Науманн отложил оперативное сообщение от агента "Скрипач", внедрённого в партизанский отряд "Буря".Отряд был по указанию Штаба партизанского движения месяц назад переименован. До этого он назывался  слишком длинно - "Смерть немецко-фашистским захватчикам!" Эту информацию агент передал через "мёртвое место", специальный тайник в дупле одного из деревьев, что с 1940-го использовалось строго по назначению и произростало в окрестностях одной из деревенек под "Шмоленгск".

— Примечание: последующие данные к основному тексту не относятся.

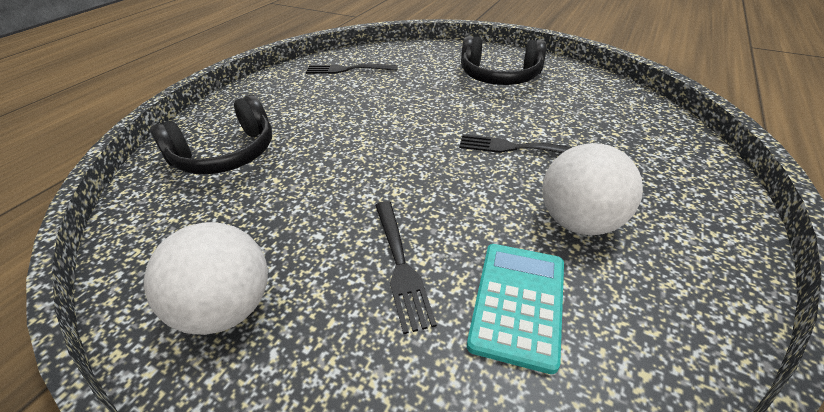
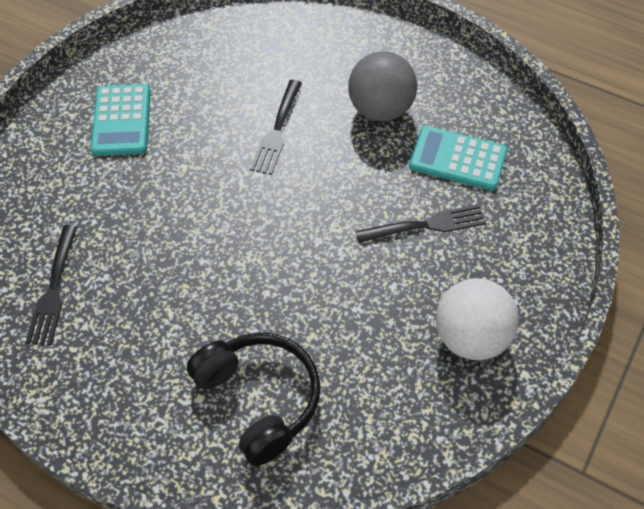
camera: 90 degrees left, 15 degrees up
(499, 76) = (121, 121): black headphones -> turquoise calculator
(578, 221) = (380, 109): white ball -> grey ball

 В первом сообщение "Скрипач не преминул сообщить о подробных координатах расположения отряда, высчитав число шагов, напаравление по азимуту и прочее. Система охраны лагеря по периметру была ему толком не известна, и это удручало Науманна. Точно также удручало его, что "Скрипач" не располагал данными о втором агенте, который с тех пор не выходил на связь. Конечно, "источник" могли ликвидировать, списав на потери. Могли, русские мастера на такие комбинации. Но чёрт возьми...

Зазуммерил "эриксон" внутренней связи, как всегда невовремя. Было трудно выходить из мыслей на острие которых оказываешься. Науманна это покоробило, но он сдержался. Привстал, осторожно отложил сообщение в пустой конверт. Спрятал конверт в папку и запихнул её в ящик стола, забыв запереть на ключ. Затем привычным движением, одёрнув китель встал и прошёлся по кабинету, со стен которого смотрели портреты Гиммлера и фюрера.

Ободрённый улыбкой рейхсфюрера, он некоторое время вглядывался в узенькие глаза под пенсне. Телефон на столе надрывался. Приблизившись зигзагом, Науманн ощутил как тяжестью наливается затылок и спина. Рука точно отваливалась при мысли, что нужно взять трубку.

В дверь наконец тихонько постучали.

-Да, здесь оберфюрер... вас слушаю! - сказал Науманн не оборотясь.

Молодой референт, унтерштурфюрер, на которого Науманн бросил едва заметный взгляд сквозь щель в двери заметил, что на "пропускнике" его ожидает начальник энзацгруппы Вильнер.

-Что ж, дружище, пригласи его. И завари нам крепкий кофе, - с ленцой сказал Науманн, ощущая близкую удачу.